Zacks Rank and Stocks to Consider

Marriott Vacations currently carries a Zacks Rank #3 (Hold). You can see the complete list of today’s Zacks #1 Rank (Strong Buy) stocks here.

Some better-ranked stocks in the Zacks Consumer Discretionary sector are Monarch Casino & Resort, Inc. MCRI, Hilton Grand Vacations Inc. HGV and Hyatt Hotels Corporation H.

Monarch Casino sports a Zacks Rank #1. MCRI has a trailing four-quarter earnings surprise of 9.1%, on average. The stock has gained 20.5% in the past year.

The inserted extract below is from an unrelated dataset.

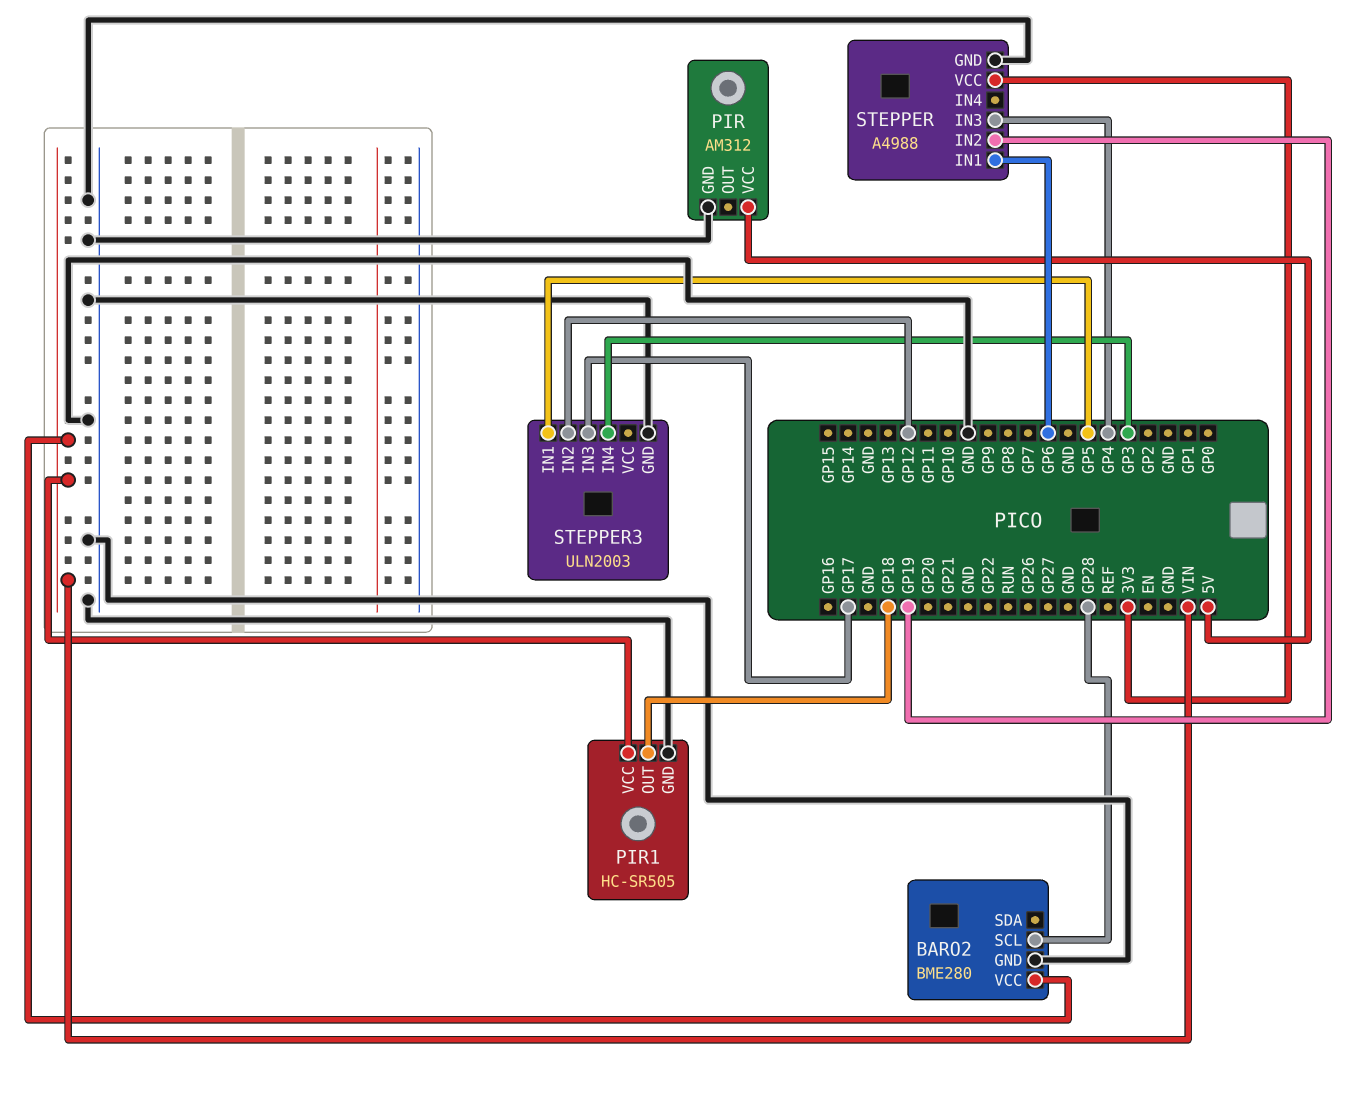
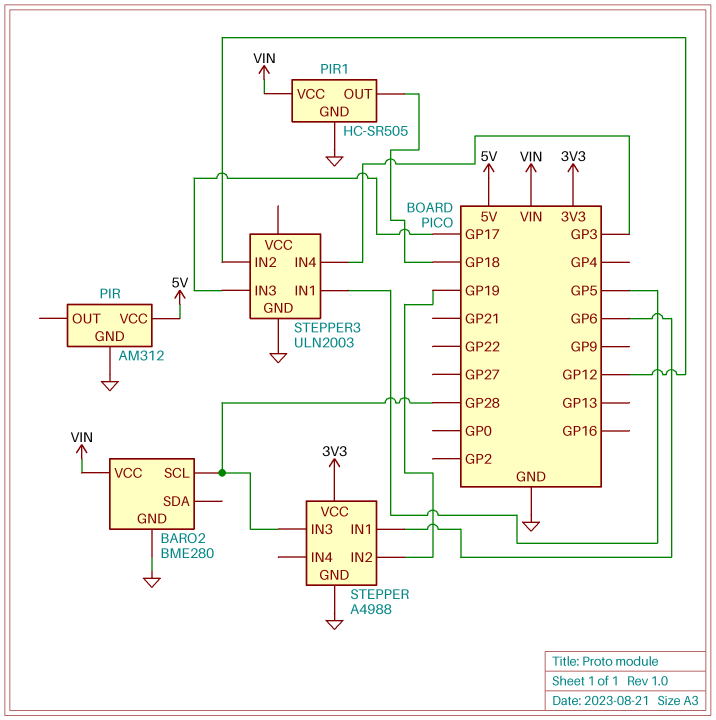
STEPPER pin IN3: GP4 -> GP28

The Zacks Consensus Estimate for MCRI’s 2022 sales and earnings per share (EPS) indicates growth of 21.1% and 29.2%, respectively, from the year-ago period’s reported levels.

Hilton Grand Vacations currently has a Zacks Rank #1. HGV has a trailing four-quarter earnings surprise of 3.7%, on average. The stock has declined 6.2% in the past year.

The Zacks Consensus Estimate for HGV’s 2022 sales and EPS indicates a rise of 63.8% and 60.9%, respectively, from the year-ago period’s levels.

Hyatt currently has a Zacks Rank #2 (Buy). H has a trailing four-quarter earnings surprise of 652.3%, on average. The stock has increased 20.9% in the past year.

The Zacks Consensus Estimate for H’s current financial year sales and EPS indicates a surge of 91.9% and 121%, respectively, from the year-ago period’s reported levels.